Propylene Glycol (PG)
Definition - What does Propylene Glycol (PG) mean?
Propylene glycol is a form of mineral oil used in a range of different products, including engine coolants, paints, snack foods, and water-based personal lubricants. It’s produced when yeast and carbohydrates ferment.
There are various grades of propylene glycol. Industrial PG, such as that used in engine coolants and paints, is very toxic. Pharmaceutical grade propylene glycol is far less concentrated. It’s used in food stuffs, personal lubricants, and drug products.
Propylene glycol is often known by the acronym PG.
Kinkly explains Propylene Glycol (PG)
Propylene glycol absorbs and traps moisture. That’s why lubricants containing propylene glycol often feel wetter for longer. They also feel slippery to the touch. It’s rare to experience friction when using lubricants containing propylene glycol.
There is much debate about whether pharmaceutical grade propylene glycol is really safe for human use. While the World Health Organization and US Food and Drug Administration both consider pharmaceutical grade propylene glycol safe for human use, studies have shown this substance can provoke allergic reactions in people with asthma and allergies. Some critics fear even small amounts of propylene glycol could impact the body over time.

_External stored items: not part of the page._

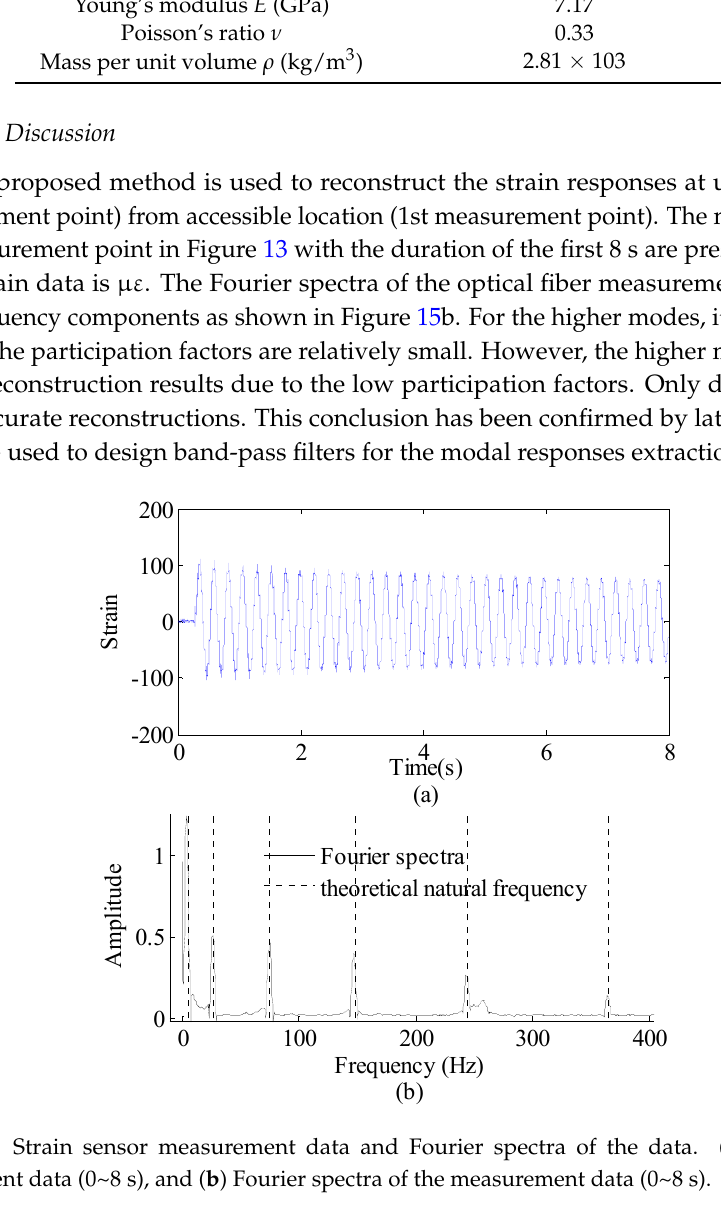
Figure 16. Modal responses of the 15-th optical fiber measurement data obtained by EMD method with intermittency criteria. To reconstruct strain response at the 15-th measurement point, the EMD method with intermittency criteria is employed to obtain modal responses. Table 4 gives frequency ranges for each band-pass filter. Figure 16 presents the modal responses obtained by the EMD method with intermittency criteria. The reconstructed strain response at the 15-th measurement point and the theoretical result are compared in Figure 17a. Figure 17b is the partial time-history chart of Figure 17a from 1.5 to 2 s. It is observed from Figure 17 that the reconstructed responses agree well with the theoretical solution except for the boundary region. The reconstruction errors in the beginning and end of signals are caused by the Gibbs phenomenon which has also been referred as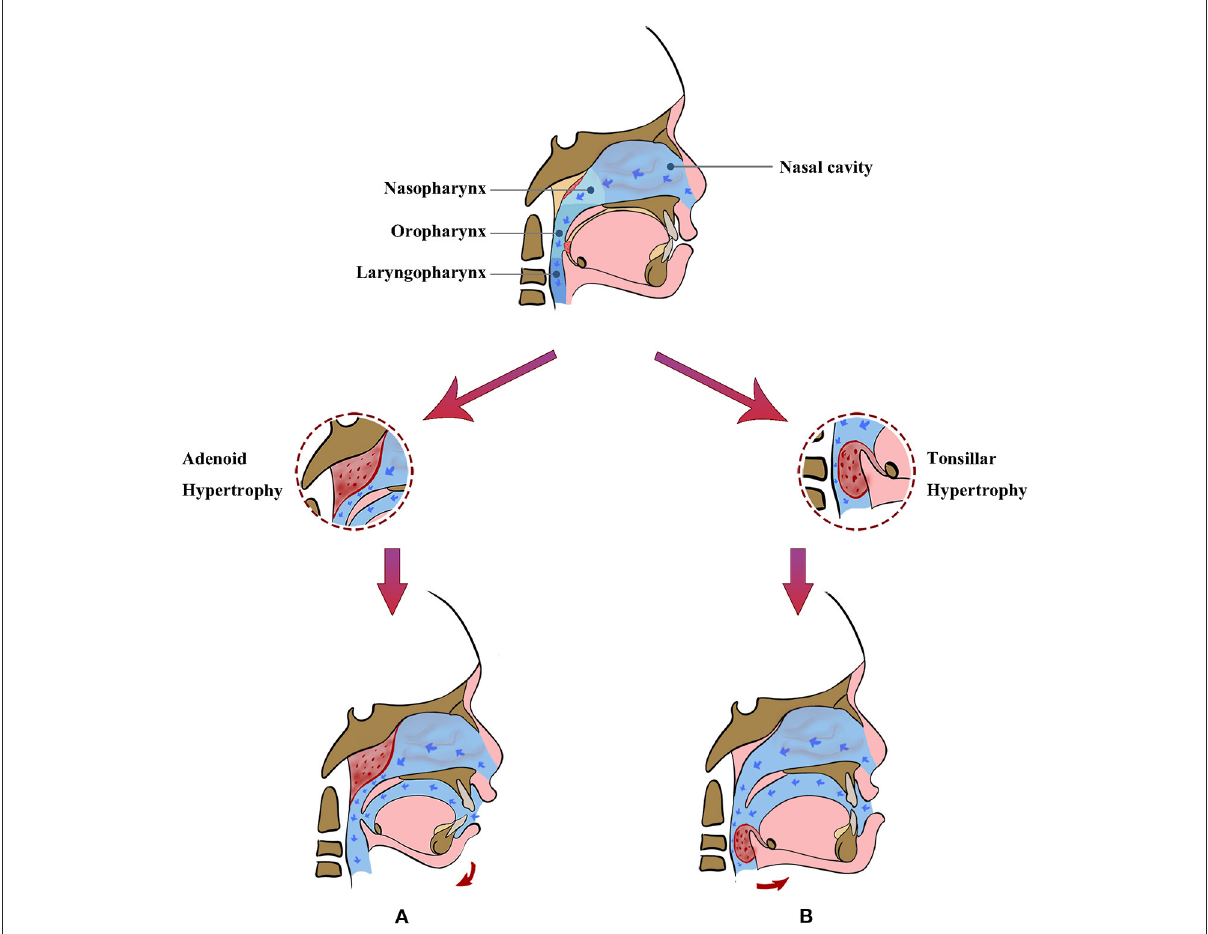
FIGURE1 Mouth breathing resulted from adenoid hypertrophy or tonsillar hypertrophy may have different impact on dentofacial development in children. (A) Adenoid hypertrophy may lead to Class II malocclusion with an increased overjet and clockwise rotated mandible. (B) Tonsillar hypertrophy may result in mandibular protrusion, Class III malocclusion, and a tendency of anterior teeth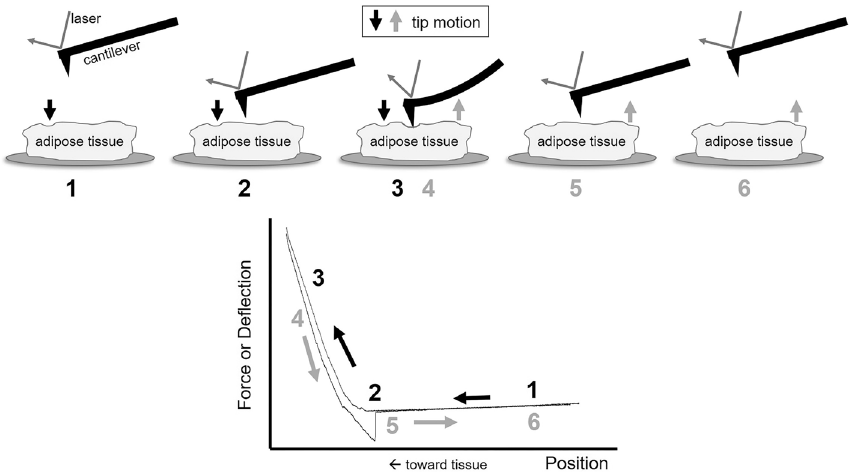
Figure 1. Schematic of AFM nanoindentation measurement with example raw force-indentation data. At point 1, the cantilever is removed from interaction with the tissue surface. The cantilever approaches the tissue surface (point 2), ultimately contacting and indenting into the tissue (points 3 and 4). Once the set point cantilever deflection has been reached (corresponding with a set force), the tip is retracted from the tissue surface (points 5 and 6). On the retraction curve, it is not uncommon to see a small spike in deflection as the tip pulls away from the sample (between points 4 and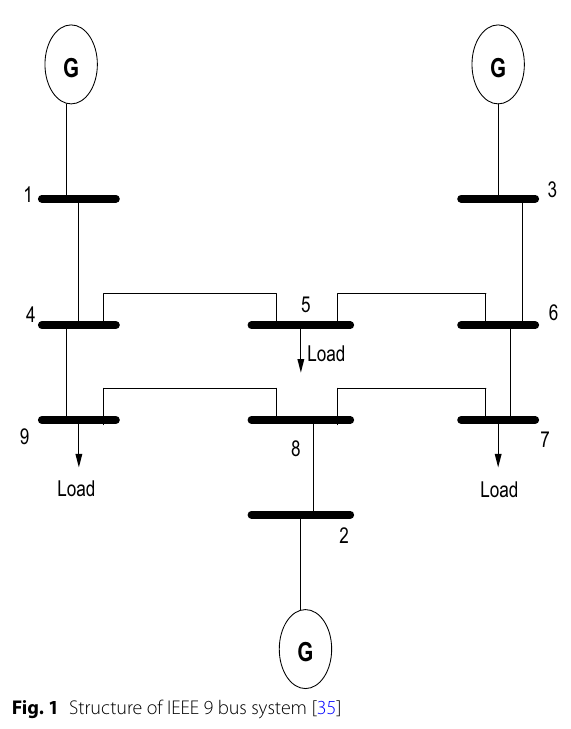
Fig. 1 Structure of IEEE 9 bus system [35]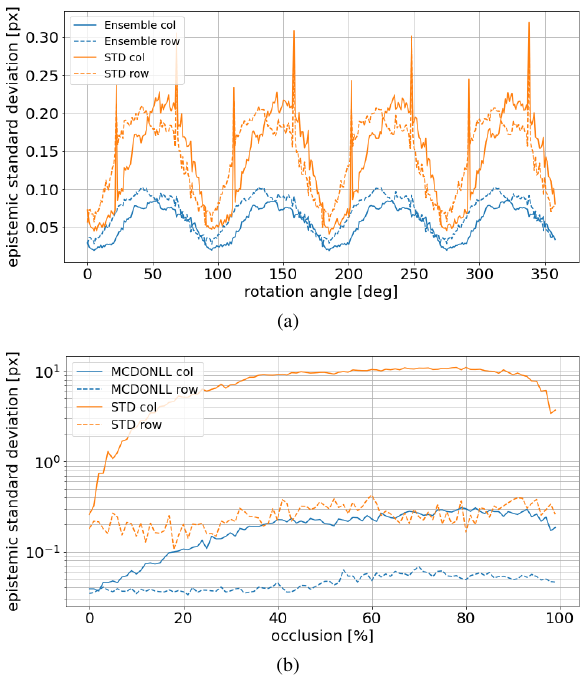
Figure 8. Epistemic standard deviation estimates and STD in image columns and rows in pixel units with (a) Ensemble on the rotation dataset and (b) MCDONLL on the occlusion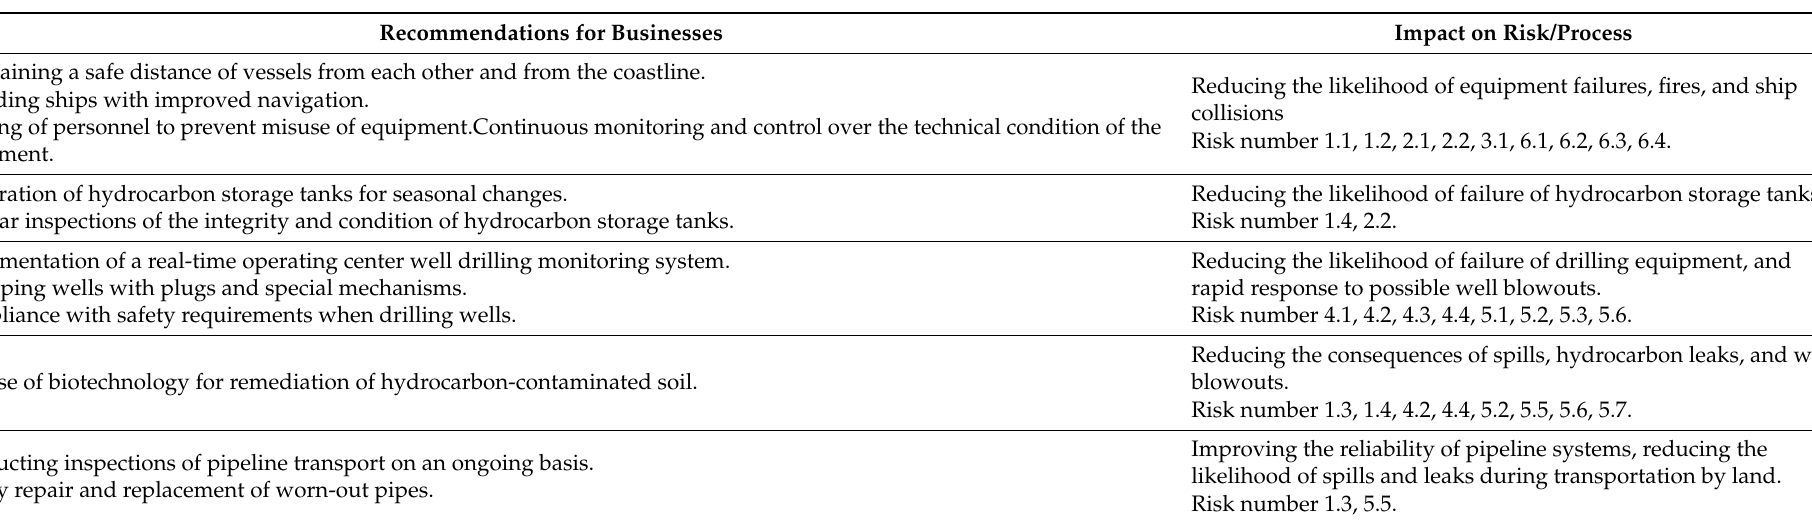
Table 6. Recommendations for businesses on ensuring the sustainable development of the Arctic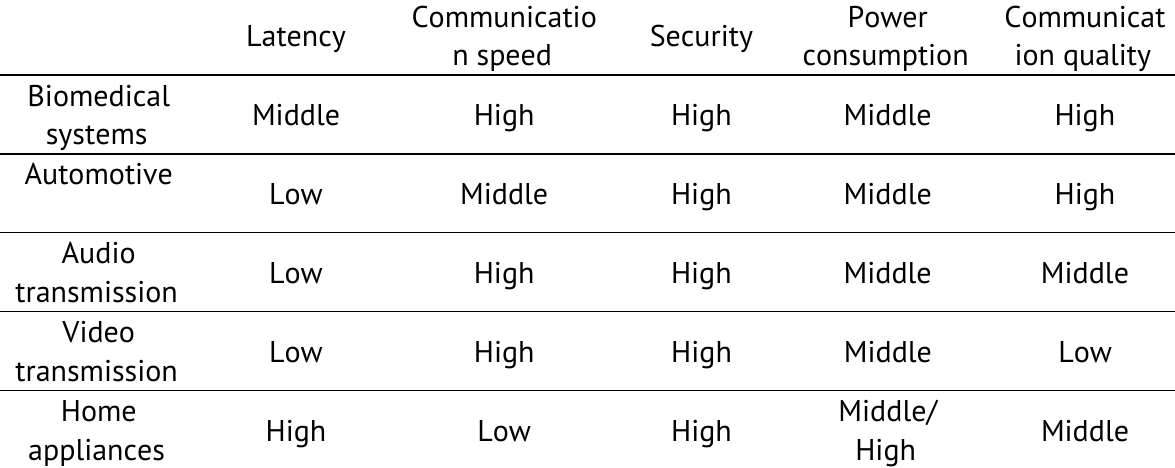
Communication requirements for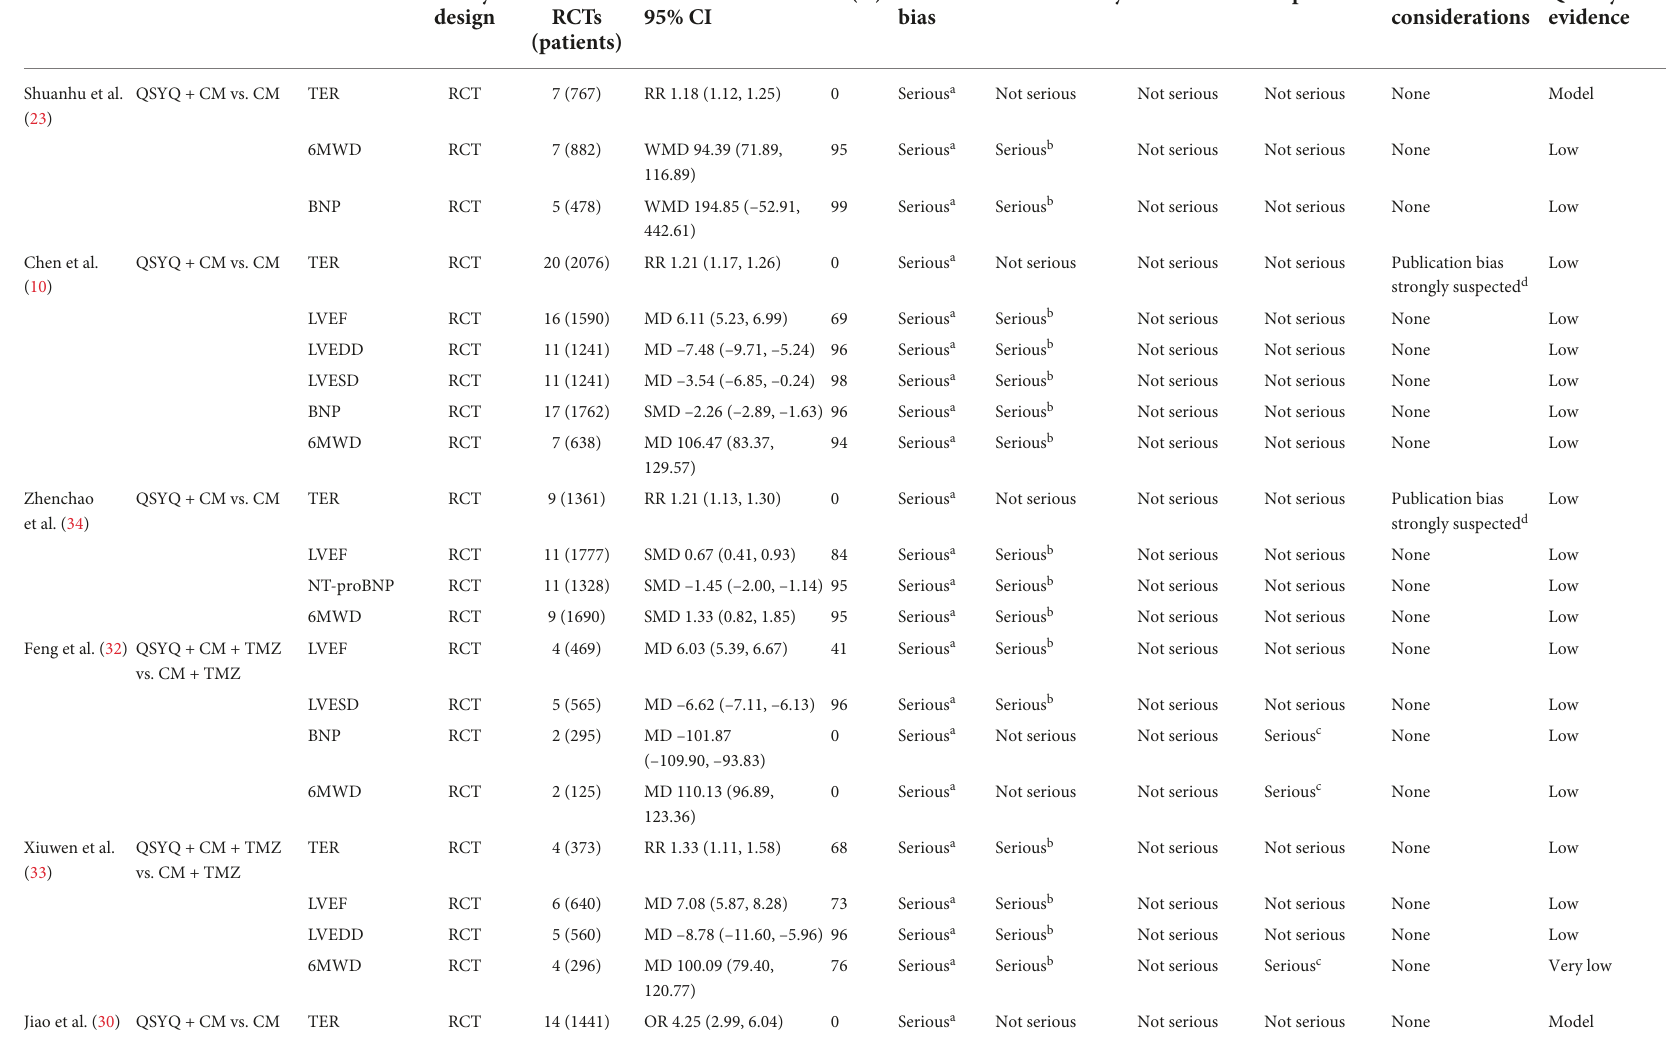
TABLE 6 Quality of evidence in the included systematic reviews based on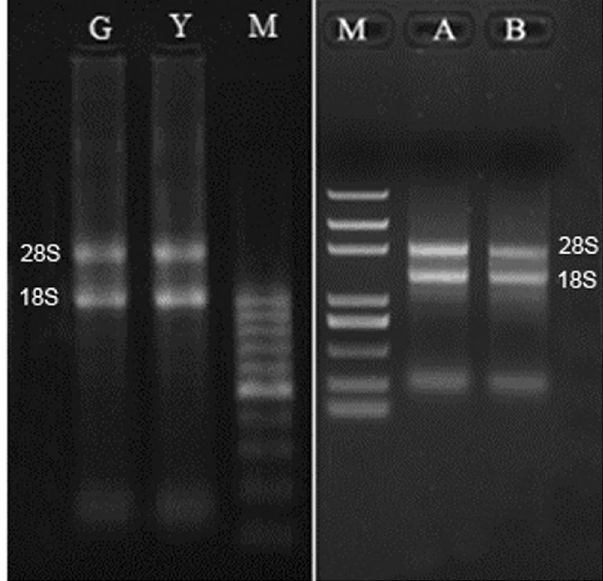
Figure 1. Total RNA bands on the gel by electrophoresis. M: Marker. G: fundatrigenia. Y: overwintering aphid. A: overwintering aphid reared at constant 18 °C. B: overwintering aphid reared at constant 7.5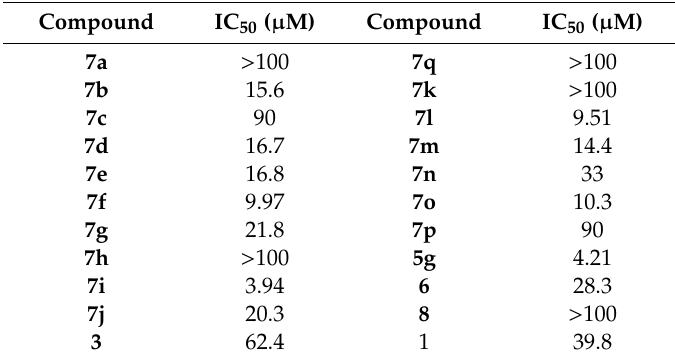
Table 5. Cytotoxicity study of Series III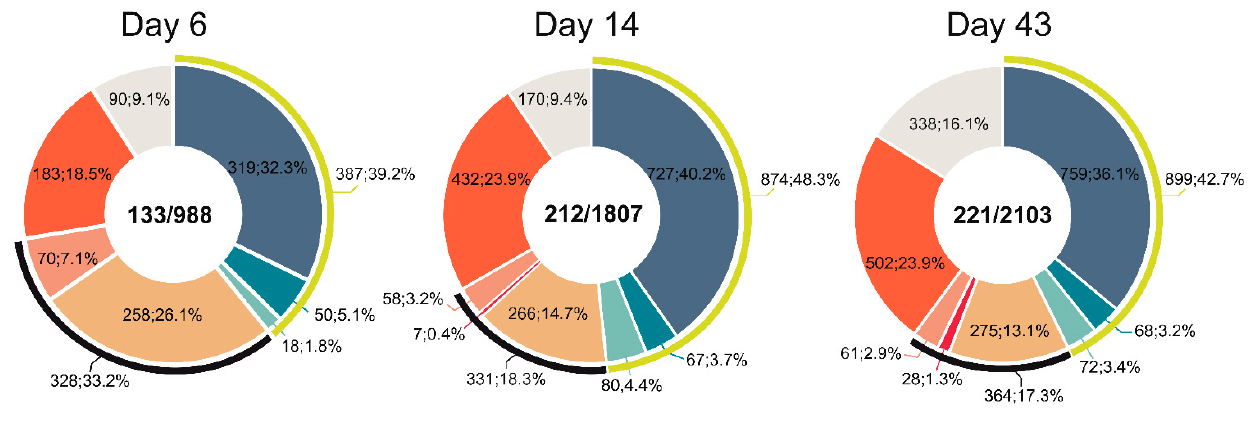
Figure 5. Abundance in PSM values (followed by the percentage) of the main protein types, indicated by color codes, in the exoproteome on wheat–straw cultures after 6, 14, and 43 days of incubation. The central numbers correspond to the number of secreted proteins (left) and their abundance in PSM values (right). Black and yellow arcs indicate oxidoreductases and CAZymes, respectively.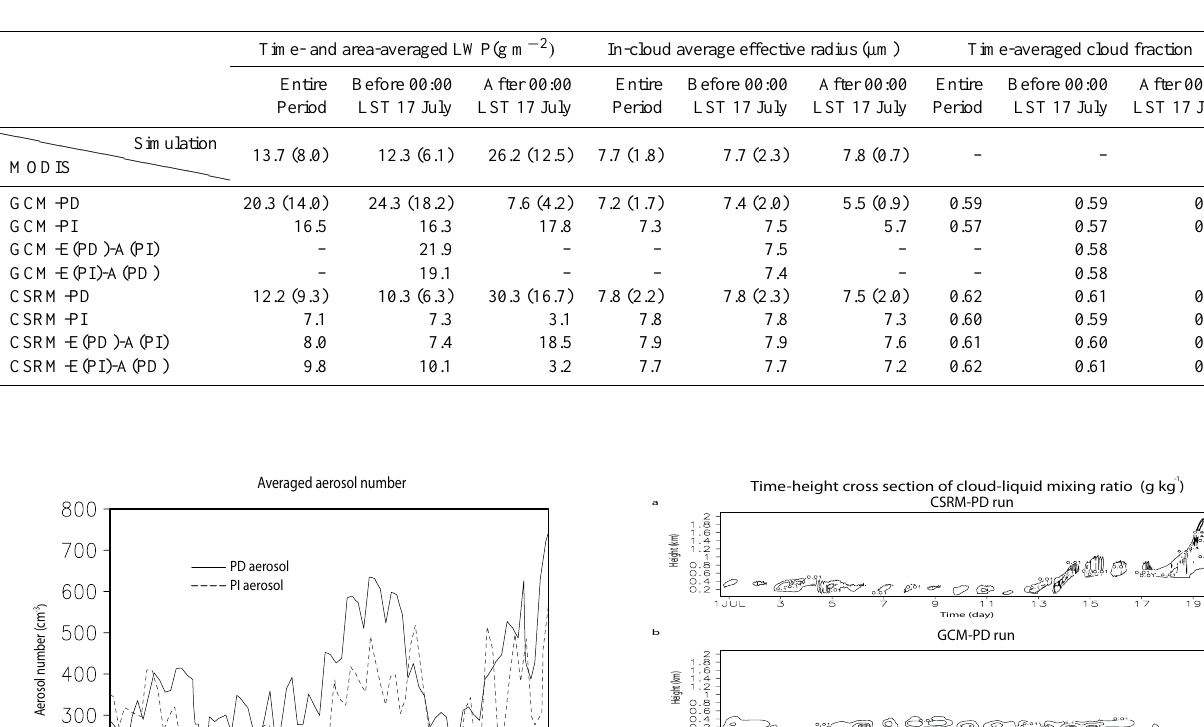
Table 2. Averaged LWP, effective radius, and cloud fraction. The standard deviations of LWP and effective radius in MODIS, the GCM-PD and the CSRM-PD simulations are shown in parentheses for the corresponding average periods.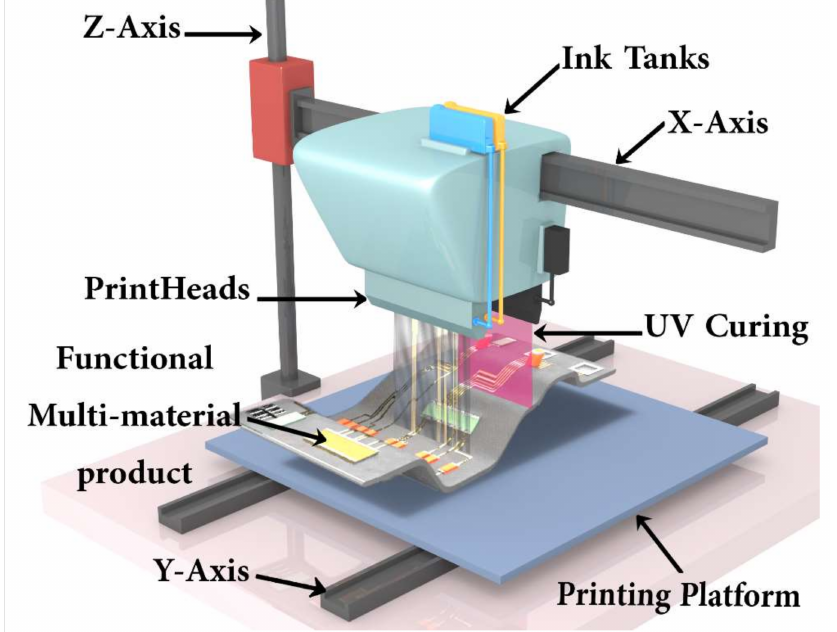
Figure 1. Schematic of the 3D inkjet printing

A small percentage of people will notice propylene glycol irritates their skin. If you notice a rash or feel a burning or itching sensation after using propylene glycol lube, you should find an alternative product without this ingredient. Propylene glycol can also cause vaginal irritation among women experiencing fungal or bacterial infections. If you’re concerned about the long-term impact of propylene glycol, you can also seek out products that do not contain this substance.